** YOUR OBJECTIVE **
Return all of the data verbatim, dropping any picture.

** DATA BELOW **
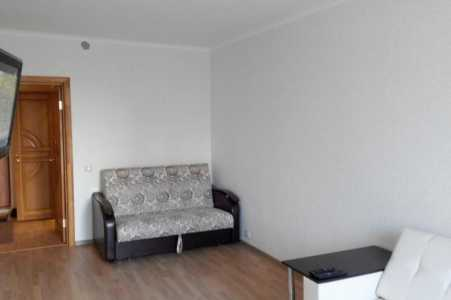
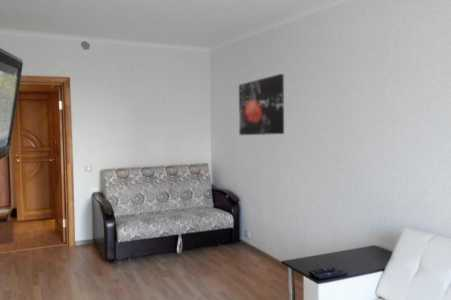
+ wall art [238,73,285,136]
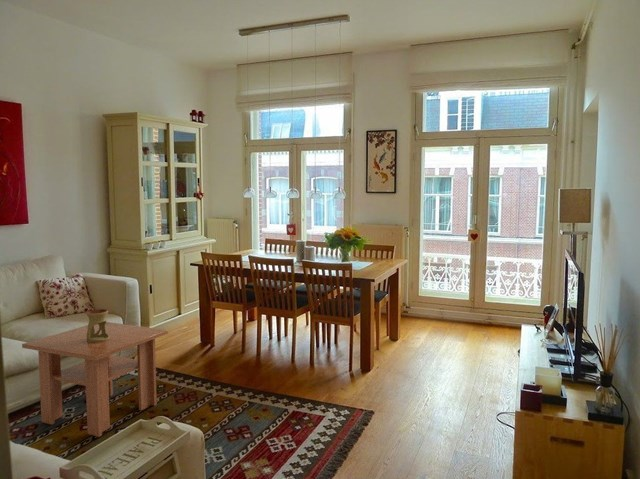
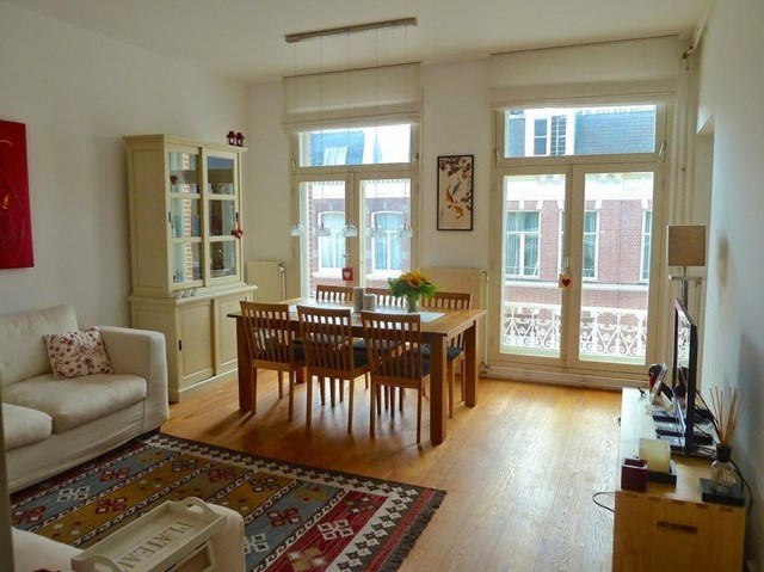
- coffee table [21,321,169,438]
- oil burner [85,308,110,343]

** SOLVED EXERCISE **
+ wall art [238,73,285,136]
- coffee table [21,321,169,438]
- oil burner [85,308,110,343]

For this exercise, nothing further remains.